-- start of Exercise data --
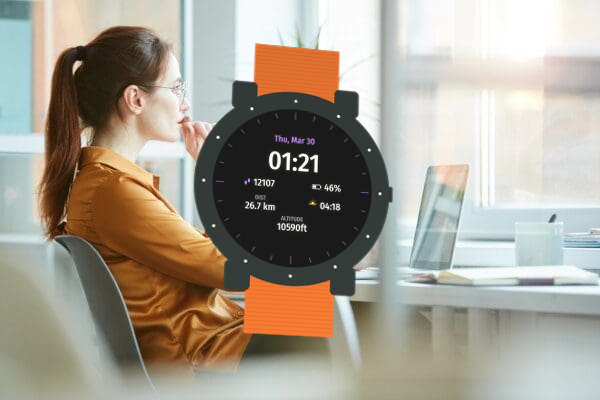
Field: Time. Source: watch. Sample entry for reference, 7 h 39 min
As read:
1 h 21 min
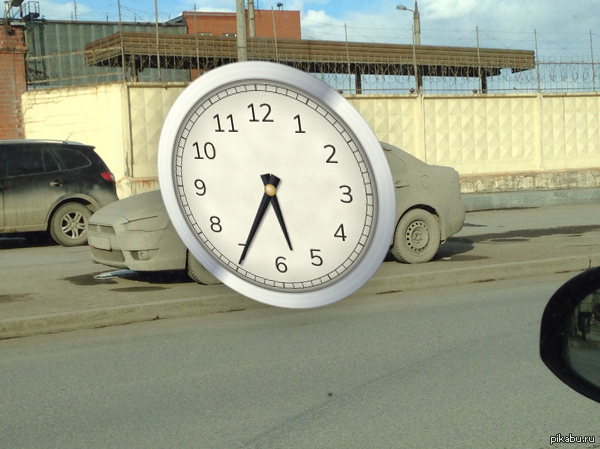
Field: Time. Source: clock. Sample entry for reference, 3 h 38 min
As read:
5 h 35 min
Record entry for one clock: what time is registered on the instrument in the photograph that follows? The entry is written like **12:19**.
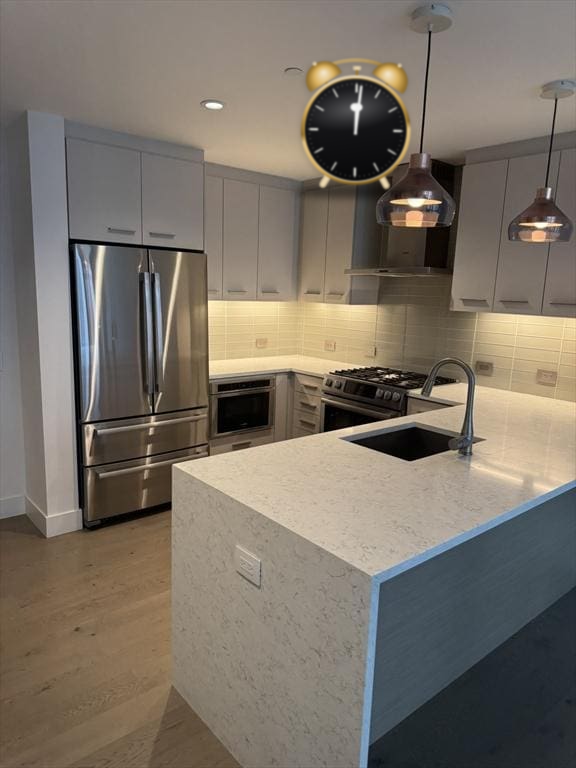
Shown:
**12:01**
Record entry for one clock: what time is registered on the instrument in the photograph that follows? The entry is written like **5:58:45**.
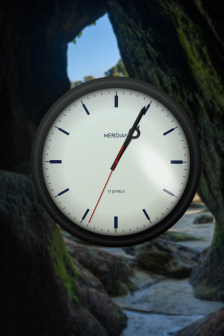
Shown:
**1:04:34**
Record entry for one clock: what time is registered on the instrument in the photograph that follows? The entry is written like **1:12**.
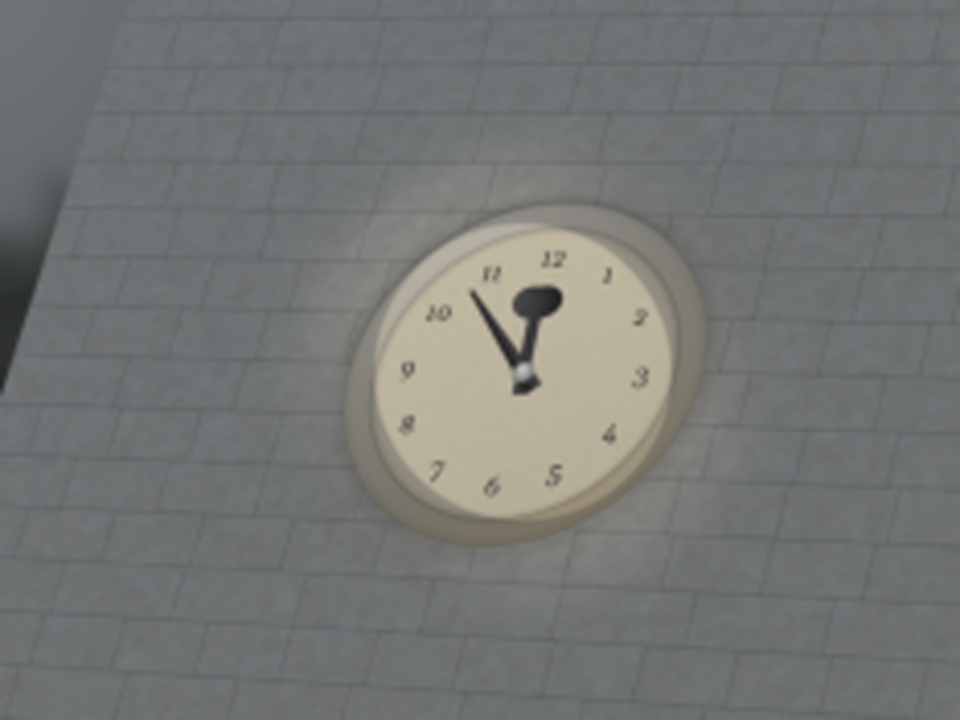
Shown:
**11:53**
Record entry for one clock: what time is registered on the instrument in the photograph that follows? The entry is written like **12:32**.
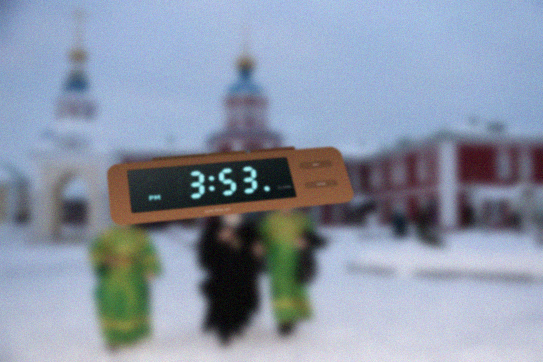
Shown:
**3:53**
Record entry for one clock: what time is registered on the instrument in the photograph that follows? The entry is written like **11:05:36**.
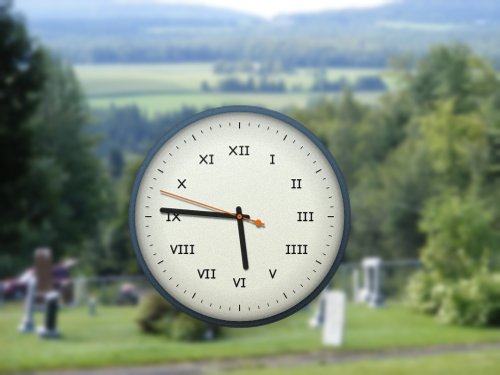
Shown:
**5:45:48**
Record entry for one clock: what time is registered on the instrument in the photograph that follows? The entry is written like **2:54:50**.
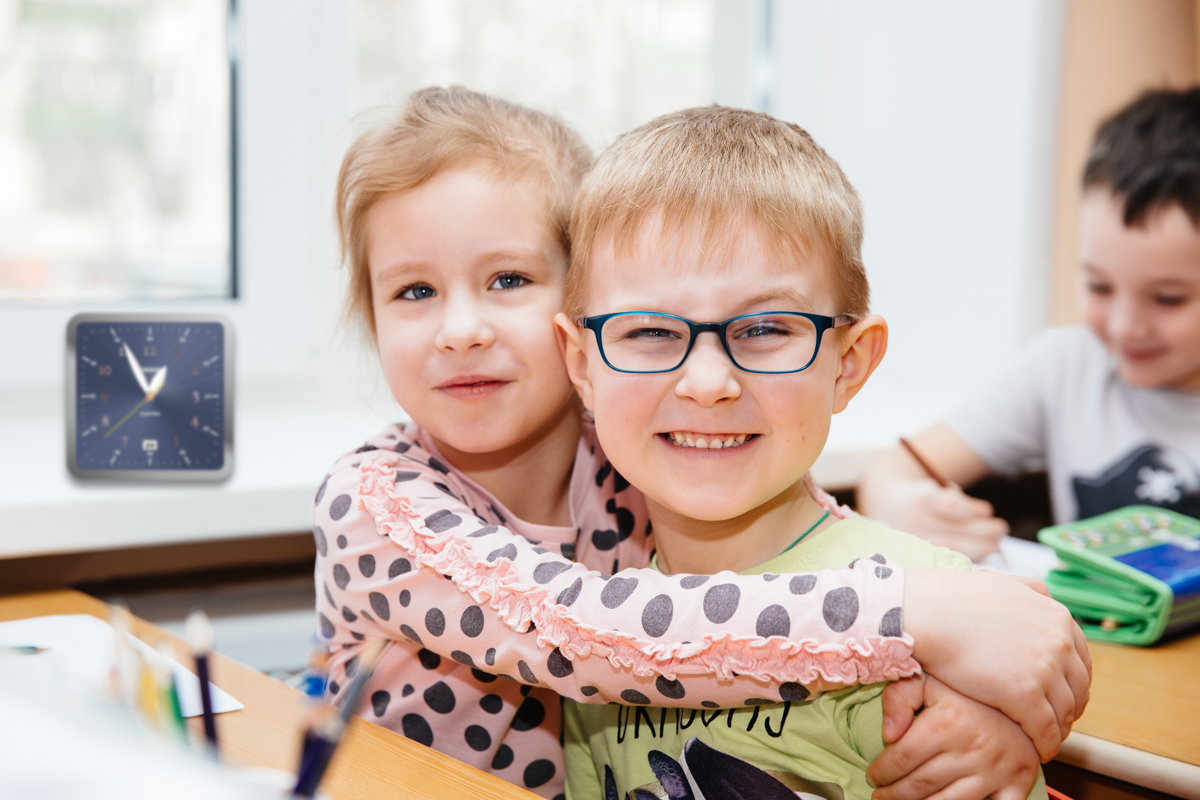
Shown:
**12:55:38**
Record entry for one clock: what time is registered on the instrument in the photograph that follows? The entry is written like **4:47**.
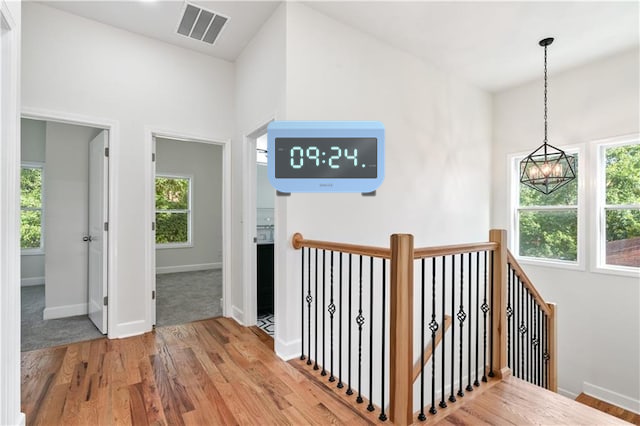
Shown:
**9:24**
-- end of Exercise data --
#### What is required
Rewrite the listing, starting at the line that contains "written like **11:05:36**." and ending at the end of the listing, with "image" in place of "photograph" and nothing else changed. Leave the pictures out.

#### Result of this exercise
Record entry for one clock: what time is registered on the instrument in the image that follows? The entry is written like **11:05:36**.
Shown:
**5:45:48**
Record entry for one clock: what time is registered on the instrument in the image that follows? The entry is written like **2:54:50**.
Shown:
**12:55:38**
Record entry for one clock: what time is registered on the instrument in the image that follows? The entry is written like **4:47**.
Shown:
**9:24**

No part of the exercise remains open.